==== LISTED RECORDS

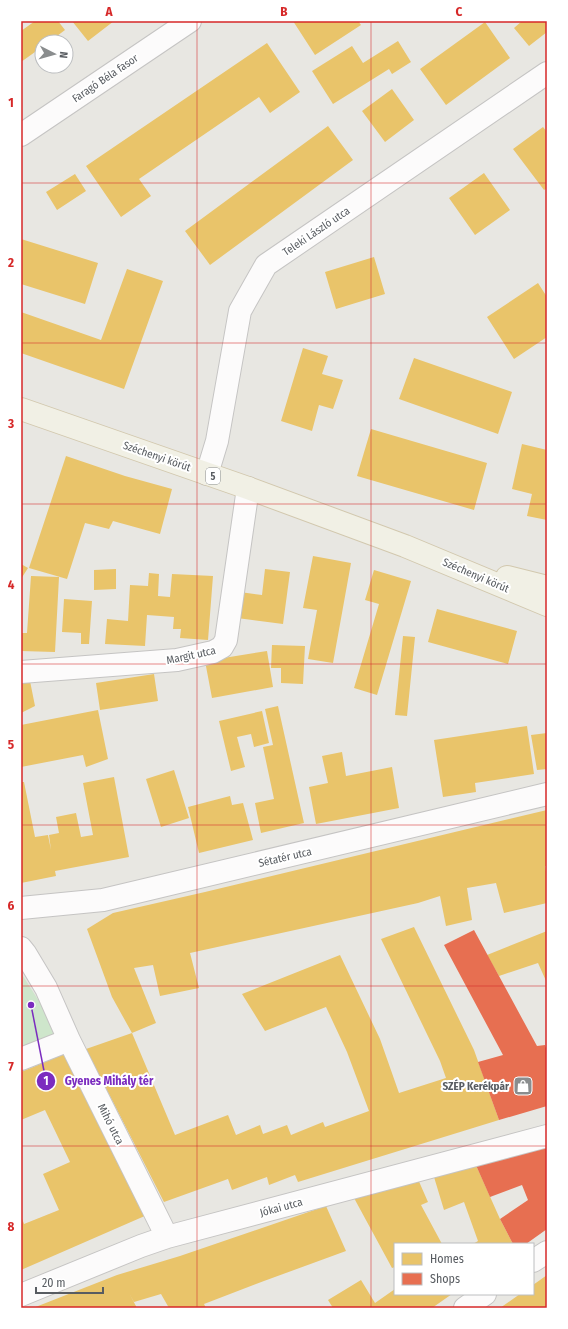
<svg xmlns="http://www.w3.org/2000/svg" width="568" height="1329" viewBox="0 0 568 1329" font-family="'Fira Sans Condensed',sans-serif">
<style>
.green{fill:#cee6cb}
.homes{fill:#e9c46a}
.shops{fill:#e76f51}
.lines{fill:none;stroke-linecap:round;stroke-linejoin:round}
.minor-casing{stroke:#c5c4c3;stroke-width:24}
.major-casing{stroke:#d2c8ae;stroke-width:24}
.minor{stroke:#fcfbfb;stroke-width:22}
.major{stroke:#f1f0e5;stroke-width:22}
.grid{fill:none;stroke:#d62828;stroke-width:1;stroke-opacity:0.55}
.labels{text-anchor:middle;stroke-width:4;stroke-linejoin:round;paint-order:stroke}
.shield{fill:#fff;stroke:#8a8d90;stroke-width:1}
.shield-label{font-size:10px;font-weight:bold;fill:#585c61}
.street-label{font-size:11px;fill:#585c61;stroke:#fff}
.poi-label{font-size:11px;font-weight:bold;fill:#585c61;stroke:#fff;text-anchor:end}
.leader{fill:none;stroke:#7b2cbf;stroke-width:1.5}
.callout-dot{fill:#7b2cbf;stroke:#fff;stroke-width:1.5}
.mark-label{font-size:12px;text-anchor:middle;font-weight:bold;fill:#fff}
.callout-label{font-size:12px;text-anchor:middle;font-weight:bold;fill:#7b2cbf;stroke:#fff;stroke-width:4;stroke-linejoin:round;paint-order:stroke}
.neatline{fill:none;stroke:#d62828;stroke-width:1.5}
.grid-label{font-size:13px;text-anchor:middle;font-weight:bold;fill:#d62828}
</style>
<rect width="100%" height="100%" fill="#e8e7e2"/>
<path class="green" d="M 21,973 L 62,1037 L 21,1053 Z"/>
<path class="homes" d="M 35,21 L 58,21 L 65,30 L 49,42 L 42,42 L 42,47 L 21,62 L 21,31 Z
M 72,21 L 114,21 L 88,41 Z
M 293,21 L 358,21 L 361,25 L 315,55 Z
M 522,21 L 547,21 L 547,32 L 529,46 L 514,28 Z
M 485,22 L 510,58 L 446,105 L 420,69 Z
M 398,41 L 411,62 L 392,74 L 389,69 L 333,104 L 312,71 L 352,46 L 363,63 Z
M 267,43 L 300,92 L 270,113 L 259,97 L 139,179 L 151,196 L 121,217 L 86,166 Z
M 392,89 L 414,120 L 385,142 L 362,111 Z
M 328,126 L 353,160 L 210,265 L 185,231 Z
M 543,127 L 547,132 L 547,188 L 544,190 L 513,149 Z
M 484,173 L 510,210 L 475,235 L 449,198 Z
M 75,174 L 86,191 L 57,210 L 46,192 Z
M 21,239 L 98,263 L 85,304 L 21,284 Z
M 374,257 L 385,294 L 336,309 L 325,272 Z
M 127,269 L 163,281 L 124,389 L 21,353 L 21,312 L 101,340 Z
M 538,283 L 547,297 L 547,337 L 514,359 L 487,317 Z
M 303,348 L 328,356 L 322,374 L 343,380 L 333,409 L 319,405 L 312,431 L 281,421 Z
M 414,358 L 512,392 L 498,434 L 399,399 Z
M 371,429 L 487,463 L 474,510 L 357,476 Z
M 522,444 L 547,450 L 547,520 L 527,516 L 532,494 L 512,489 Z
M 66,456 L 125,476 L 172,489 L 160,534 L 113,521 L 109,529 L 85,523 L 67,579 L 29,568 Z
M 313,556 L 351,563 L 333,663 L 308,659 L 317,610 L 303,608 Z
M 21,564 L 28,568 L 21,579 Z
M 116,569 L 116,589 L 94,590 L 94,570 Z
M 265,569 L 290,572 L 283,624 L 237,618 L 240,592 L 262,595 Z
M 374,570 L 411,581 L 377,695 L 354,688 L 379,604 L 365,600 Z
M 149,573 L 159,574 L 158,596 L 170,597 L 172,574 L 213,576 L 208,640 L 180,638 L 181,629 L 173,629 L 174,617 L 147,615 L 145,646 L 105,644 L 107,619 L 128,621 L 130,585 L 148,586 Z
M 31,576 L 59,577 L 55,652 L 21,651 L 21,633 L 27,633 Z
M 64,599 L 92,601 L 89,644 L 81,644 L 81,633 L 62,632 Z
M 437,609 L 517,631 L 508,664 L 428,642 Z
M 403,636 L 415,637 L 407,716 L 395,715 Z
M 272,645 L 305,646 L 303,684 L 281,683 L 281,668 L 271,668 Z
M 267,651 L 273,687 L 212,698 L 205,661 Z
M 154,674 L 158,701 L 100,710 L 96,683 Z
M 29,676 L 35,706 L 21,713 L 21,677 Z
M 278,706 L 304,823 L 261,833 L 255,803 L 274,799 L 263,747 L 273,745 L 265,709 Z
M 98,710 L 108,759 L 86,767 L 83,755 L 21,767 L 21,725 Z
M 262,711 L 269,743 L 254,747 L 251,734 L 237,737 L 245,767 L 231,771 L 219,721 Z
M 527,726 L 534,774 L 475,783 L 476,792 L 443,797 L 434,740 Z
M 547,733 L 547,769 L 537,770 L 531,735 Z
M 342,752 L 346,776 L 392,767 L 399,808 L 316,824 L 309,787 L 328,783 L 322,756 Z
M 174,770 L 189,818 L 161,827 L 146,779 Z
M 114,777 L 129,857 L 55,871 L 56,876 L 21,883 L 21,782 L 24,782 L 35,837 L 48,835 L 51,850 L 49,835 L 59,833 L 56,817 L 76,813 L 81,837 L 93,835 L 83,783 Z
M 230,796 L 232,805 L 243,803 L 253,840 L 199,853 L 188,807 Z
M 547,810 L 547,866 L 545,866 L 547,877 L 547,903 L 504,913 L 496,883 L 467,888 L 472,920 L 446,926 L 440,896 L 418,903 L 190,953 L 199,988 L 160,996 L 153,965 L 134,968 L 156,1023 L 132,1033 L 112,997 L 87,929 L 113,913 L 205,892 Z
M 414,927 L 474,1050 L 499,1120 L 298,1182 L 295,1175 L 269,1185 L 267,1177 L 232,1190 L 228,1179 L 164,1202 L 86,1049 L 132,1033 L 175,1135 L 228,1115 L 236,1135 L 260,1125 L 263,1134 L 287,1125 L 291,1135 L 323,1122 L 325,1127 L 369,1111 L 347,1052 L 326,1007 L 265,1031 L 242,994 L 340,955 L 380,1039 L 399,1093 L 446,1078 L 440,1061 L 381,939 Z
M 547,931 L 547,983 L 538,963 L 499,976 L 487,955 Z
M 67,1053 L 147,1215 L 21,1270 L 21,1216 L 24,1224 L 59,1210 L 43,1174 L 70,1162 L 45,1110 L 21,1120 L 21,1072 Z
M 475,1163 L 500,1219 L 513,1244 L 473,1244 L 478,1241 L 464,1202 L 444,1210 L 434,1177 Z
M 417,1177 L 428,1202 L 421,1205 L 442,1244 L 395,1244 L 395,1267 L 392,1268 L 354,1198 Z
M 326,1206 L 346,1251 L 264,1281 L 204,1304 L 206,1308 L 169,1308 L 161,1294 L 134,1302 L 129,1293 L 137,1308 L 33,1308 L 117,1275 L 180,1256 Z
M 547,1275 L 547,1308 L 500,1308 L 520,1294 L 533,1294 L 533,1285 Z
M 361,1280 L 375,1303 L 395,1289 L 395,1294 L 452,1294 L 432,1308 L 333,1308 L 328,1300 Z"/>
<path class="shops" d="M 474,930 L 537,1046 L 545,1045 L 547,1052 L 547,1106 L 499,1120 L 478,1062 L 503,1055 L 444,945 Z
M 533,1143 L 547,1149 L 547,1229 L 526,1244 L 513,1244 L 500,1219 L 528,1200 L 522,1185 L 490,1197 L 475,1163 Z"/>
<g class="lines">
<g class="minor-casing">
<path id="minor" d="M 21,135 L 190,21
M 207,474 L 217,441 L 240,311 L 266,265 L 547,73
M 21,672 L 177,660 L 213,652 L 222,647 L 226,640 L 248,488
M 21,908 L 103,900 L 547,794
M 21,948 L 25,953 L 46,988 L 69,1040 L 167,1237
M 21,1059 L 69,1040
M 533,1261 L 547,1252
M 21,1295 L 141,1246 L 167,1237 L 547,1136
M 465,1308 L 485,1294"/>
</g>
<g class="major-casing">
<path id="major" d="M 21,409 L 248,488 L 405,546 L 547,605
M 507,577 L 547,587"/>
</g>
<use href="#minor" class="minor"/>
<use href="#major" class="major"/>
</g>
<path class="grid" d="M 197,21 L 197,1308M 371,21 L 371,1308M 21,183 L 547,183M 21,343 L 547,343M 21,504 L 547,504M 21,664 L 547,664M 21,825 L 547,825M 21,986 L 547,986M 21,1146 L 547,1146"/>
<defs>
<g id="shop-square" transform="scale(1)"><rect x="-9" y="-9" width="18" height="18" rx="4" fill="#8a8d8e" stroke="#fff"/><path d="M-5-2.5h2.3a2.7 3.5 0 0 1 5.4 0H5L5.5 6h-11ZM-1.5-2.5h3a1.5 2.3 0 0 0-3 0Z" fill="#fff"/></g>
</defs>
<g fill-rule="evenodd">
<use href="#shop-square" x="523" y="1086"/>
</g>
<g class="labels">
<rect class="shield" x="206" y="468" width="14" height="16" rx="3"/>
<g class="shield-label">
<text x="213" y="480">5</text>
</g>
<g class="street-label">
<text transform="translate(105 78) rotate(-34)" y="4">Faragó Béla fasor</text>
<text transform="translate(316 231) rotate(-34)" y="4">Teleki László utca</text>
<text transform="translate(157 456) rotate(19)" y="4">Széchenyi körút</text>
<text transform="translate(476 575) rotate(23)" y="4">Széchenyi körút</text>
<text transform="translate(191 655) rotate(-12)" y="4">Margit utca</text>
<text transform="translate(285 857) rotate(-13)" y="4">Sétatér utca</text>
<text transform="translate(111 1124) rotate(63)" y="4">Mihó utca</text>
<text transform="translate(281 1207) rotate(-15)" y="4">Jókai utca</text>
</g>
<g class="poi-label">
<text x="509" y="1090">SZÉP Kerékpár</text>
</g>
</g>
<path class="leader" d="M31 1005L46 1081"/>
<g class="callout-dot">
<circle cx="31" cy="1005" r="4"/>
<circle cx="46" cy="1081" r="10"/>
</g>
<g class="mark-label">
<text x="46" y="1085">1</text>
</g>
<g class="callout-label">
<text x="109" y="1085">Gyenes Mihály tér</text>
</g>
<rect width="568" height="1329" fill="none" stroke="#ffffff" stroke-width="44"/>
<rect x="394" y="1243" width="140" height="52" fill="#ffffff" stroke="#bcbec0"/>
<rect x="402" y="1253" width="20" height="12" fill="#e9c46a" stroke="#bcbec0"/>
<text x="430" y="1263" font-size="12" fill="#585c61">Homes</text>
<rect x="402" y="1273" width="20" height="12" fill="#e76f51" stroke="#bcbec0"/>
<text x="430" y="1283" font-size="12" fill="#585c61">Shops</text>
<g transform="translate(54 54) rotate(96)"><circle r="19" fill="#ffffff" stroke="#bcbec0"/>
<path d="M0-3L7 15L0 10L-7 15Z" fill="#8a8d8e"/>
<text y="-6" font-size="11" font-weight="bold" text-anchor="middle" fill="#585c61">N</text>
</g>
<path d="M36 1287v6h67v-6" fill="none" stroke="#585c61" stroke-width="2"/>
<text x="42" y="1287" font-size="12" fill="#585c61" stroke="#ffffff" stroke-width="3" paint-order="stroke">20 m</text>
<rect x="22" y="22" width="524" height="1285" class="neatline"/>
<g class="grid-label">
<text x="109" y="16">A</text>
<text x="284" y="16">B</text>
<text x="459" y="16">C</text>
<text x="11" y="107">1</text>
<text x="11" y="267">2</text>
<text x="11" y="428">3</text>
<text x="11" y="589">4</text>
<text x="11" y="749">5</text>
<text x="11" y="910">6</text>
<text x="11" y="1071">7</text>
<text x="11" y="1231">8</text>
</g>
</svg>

========

● WHAT IS BEING ASKED
Whenever a line in the entries above includes the word "lines", pull that line out.

● SOLUTION BELOW
.lines{fill:none;stroke-linecap:round;stroke-linejoin:round}
<g class="lines">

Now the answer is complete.